WATCH ABOVE: The operators of the Nova Star Ferry is showing even worse performance numbers this year over last year, but the province maintains it is committed to having a Yarmouth to Portland ferry in 2016. Globals Marieke Walsh reports.
HALIFAX – The provincial government needs to show Nova Scotians why the Yarmouth to Portland, Maine ferry service is viable, said an economic consultant who has studied the issue.
“From the minister’s perspective, from the government of Nova Scotia’s perspective, it has to ask really hard questions,” said Michael Gardner, president of Gardner Pinfold Consulting. “Where is the source of optimism that this is going to turn around?”
On Tuesday, Nova Star Cruises released a dismal update on the passenger numbers for the first three months of the 2015 sailing season. At the beginning of the season, Nova Star Cruises said its goal was to increase ridership by 35 per cent over last year, instead ridership has sunk by six per cent. In a press release, the company called the numbers “disappointing.”
READ MORE: Nova Star numbers worse than last year
Despite the low numbers, Transportation Minister Geoff MacLellan said he remains optimistic that there is a market for the ferry service.
“I’m absolutely convinced that there is a market that this service is viable and that we’ll do our best to ensure that we find that model that best fits,” he said.
However, while MacLellan said the Liberal government is committed to a ferry service, it may decide to use a different operator in the 2016 season. He said the government is still expecting to pay for at least part of the service.
“Will the government have to be involved and play a role with some sort of subsidy? All of the indications are ‘yes’ at least for a certain period of time,” said MacLellan.

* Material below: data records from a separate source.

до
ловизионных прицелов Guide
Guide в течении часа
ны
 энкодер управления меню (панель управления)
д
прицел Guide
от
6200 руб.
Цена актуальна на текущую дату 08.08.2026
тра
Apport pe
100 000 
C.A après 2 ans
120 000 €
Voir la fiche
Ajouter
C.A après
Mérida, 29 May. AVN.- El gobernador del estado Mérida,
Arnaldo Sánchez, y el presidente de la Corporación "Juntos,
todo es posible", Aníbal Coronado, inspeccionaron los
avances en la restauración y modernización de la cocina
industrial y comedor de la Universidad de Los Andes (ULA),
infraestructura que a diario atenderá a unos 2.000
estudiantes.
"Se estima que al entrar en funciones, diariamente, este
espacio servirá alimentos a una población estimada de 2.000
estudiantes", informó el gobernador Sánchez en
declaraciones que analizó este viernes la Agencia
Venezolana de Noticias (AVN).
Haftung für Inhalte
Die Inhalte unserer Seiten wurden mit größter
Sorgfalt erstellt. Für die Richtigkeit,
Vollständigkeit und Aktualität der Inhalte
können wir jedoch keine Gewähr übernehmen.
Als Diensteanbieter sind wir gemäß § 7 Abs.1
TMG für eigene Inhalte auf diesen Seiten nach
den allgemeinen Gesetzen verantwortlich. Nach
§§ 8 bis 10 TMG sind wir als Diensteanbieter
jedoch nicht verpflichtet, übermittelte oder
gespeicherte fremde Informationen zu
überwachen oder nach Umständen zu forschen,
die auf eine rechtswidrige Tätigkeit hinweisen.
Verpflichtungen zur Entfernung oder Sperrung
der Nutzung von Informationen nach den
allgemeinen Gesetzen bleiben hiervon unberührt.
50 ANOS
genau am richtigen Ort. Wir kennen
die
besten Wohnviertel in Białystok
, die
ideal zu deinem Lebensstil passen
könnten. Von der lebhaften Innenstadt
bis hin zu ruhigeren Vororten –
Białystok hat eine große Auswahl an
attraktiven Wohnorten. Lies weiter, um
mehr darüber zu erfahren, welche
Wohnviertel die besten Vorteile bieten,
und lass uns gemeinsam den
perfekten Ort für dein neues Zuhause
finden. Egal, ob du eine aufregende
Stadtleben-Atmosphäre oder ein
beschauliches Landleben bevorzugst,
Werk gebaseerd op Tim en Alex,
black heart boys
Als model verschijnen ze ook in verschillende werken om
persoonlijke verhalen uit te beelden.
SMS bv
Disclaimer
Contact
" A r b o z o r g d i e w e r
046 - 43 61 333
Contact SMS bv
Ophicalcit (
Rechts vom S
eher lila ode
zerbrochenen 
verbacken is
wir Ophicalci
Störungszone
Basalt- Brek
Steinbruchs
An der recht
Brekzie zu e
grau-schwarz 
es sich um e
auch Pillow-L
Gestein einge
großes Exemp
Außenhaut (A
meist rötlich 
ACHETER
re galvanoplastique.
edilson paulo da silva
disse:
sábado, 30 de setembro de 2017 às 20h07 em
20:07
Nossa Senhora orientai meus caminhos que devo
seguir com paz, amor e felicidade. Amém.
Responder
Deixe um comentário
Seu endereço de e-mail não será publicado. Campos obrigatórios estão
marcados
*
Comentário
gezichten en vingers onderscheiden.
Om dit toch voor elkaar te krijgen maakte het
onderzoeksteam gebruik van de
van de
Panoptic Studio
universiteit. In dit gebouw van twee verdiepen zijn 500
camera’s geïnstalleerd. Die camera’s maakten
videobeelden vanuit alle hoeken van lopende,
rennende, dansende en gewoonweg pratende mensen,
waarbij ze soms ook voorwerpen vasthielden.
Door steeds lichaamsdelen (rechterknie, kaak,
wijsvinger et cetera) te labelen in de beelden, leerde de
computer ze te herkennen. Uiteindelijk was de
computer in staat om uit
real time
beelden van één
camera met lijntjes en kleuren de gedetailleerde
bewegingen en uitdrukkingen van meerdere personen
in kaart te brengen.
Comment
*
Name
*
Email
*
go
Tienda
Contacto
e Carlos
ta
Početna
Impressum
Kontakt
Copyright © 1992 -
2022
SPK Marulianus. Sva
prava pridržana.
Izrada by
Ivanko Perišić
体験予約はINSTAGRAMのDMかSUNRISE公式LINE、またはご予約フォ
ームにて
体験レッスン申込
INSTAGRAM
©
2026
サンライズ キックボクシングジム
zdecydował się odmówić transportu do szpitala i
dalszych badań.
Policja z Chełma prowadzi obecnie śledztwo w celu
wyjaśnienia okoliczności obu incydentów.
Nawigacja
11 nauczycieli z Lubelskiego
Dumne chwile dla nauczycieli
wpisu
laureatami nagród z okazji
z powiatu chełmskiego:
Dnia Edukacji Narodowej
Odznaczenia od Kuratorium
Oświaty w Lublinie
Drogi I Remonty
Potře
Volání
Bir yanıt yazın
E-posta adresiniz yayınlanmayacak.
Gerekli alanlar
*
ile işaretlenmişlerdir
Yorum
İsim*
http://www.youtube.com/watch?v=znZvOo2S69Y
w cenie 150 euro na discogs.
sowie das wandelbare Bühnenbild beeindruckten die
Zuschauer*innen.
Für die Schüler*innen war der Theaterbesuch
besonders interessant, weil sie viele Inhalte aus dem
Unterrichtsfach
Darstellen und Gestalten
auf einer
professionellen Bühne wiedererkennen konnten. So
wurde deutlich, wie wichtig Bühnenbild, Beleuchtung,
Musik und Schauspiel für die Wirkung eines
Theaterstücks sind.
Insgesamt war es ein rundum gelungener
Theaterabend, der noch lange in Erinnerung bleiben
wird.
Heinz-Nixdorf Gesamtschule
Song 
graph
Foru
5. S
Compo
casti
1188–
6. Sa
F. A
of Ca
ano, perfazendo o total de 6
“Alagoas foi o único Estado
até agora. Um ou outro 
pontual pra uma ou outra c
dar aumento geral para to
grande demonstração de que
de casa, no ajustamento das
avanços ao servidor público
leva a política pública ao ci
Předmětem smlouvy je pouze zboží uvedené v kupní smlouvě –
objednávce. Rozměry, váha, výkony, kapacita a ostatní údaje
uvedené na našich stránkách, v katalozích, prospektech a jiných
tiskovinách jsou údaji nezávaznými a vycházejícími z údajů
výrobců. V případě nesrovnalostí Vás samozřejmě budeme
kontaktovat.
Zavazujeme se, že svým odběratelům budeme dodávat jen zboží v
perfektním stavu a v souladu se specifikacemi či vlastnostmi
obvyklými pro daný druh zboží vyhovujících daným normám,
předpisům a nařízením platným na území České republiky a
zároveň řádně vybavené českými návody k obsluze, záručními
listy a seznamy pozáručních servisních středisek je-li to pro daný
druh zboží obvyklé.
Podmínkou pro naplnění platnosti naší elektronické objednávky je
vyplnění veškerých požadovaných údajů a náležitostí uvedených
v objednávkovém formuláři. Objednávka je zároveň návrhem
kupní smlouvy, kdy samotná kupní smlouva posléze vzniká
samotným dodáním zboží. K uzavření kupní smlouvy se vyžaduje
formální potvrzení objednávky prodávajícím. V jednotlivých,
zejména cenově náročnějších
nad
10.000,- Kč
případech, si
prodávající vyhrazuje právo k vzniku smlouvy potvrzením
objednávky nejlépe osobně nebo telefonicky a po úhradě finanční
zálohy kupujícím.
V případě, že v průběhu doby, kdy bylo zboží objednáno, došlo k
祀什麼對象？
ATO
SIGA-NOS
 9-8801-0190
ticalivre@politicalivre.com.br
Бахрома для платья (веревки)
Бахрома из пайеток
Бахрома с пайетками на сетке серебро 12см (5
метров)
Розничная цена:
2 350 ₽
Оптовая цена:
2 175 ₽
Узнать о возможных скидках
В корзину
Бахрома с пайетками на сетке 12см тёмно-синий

“But at the end of the day there is a tourism market between the Northern United States and Canada.”
The strengthening American economy and low Canadian loonie should have helped the Nova Star, instead it hurt it it, said Gardner. His firm published a report in 2011 that said a ferry could be viable, but Gardner said the conditions that were needed to make it work aren’t all there.
For example, he said while tourism numbers have improved slightly in 2015, the numbers are still much lower than they were a decade ago. He said it’s possible Americans no longer have their sights set on Nova Scotia.
“I tend to think given the trend particularly on air and road that this province as a destination is just less of an interest.”
However, he said another possible explanation for the low numbers is that the American economy hasn’t yet fully recovered.
Since the ferry service launched in 2014, the Nova Star has received $38.1 million in public money. Initially, the province had only committed $21 million to the ferry for its first seven years, instead that money was used up in the first two months of the sailing season.
The report that Gardner’s firm published was commissioned by the Yarmouth Area Industrial Commission. At the the time, the firm predicted passenger numbers would hit 120,000 in the first year of business. At the peak in 2002, the two ferry services running between Yarmouth and Maine had a combined ridership of roughly 330,000 people.
It could take up to $20 million in advertising over a number of years in order to get the service operating at its full potential, said Gardner.
“In the absence of a lot of advertising by the ferry company and a lot of promotional advertising by the government of Nova Scotia, it’s going to take time to see this …turn around.”
The government said marketing is a big part of any viable ferry business model.
“Bringing passengers here is a question of marketing, it’s a question of the promotions, it’s a question of price and obviously of the service itself. And making sure that you reach that demographic that would be prone to taking the service,” said MacLellan.
MacLellan has previously said he has had talks with three other companies that are interested in operating the Yarmouth to Maine ferry. He said he will make a decision on the 2016 operator when the 2015 season is over.